Välkommen till en föreläsning med Carl Steinitz, Professor of Landscape Architecture Graduate School of Design, Harvard University och Centre for Advanced Spatial Analysis, University College London.

Föreläsningen hålls på engelska.

Kvällen börjar med mingel och snacks kl 17.00.

PLATS: Form/Design Center
ARRANGÖR: Urban Futures
KOSTNAD: Gratis
ANMÄLAN: Ingen

 

One of the major challenges in planning for sustainable urban futures is to work across government agencies and to break down traditional barriers in favour of truly collaborative planning. The state-of-play in many countries and cities is that a series of long and short term plans are created by different government agencies and stakeholder groups. For example, a metropolitan or city government will likely have separate land-use, transport and infrastructure plans which exist as independent plans which might cross reference each other but which are implemented by their respective agencies.

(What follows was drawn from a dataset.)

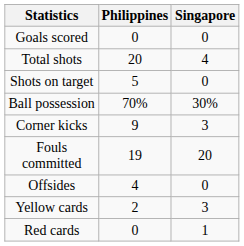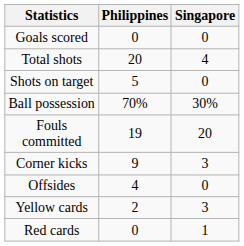rows swapped: Corner kicks <-> Fouls committed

This siloed approach to planning means there are problems in the design, coordination and sequencing of critical projects. Negotiation is the most important method for arriving at political consensus regarding future change. It is applicable across size and scale. A successful collaborative geodesign process is dependent on an easily understood graphic language of proposed policies and projects. This lecture describes several aspects of a digital, diagram-based geodesign workflow. It will focus on comparison of alternatives and negotiation, organized in a digitally supported geodesign negotiation method aimed at achieving an agreed design. To exemplify this process, a case study of the future of the Eastern Suburbs of Sydney will be used.

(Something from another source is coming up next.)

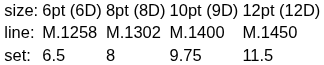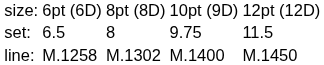rows swapped: set: <-> line:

Carl Steinitz is Professor of Landscape Architecture and Planning, Emeritus, at Harvard GSD, and Honorary Professor at the Centre for Advanced Spatial Analysis, University College London. Steinitz has devoted much of his career to improving methods for designing conservation and development in highly valued landscapes under substantial pressures for change. Steinitz began his affiliation with the Harvard Laboratory for Computer Graphics and Spatial Analysis in 1965. In 1984, the Council of Educators in Landscape Architecture presented him with the Outstanding Educator Award and, in 1996 he received the “Outstanding Practitioner Award” from the International Society of Landscape Ecology. He has been honoured as one of Harvard University’s outstanding teachers and he is the 2015 recipient of the Jot Carpenter Teaching Medal of the American Society of Landscape Architects. Steinitz is principal author of “Alternative Futures for Changing Landscapes” and author of “A Framework for Geodesign”. He has lectured and given workshops at more than 150 universities, and has several honorary degrees.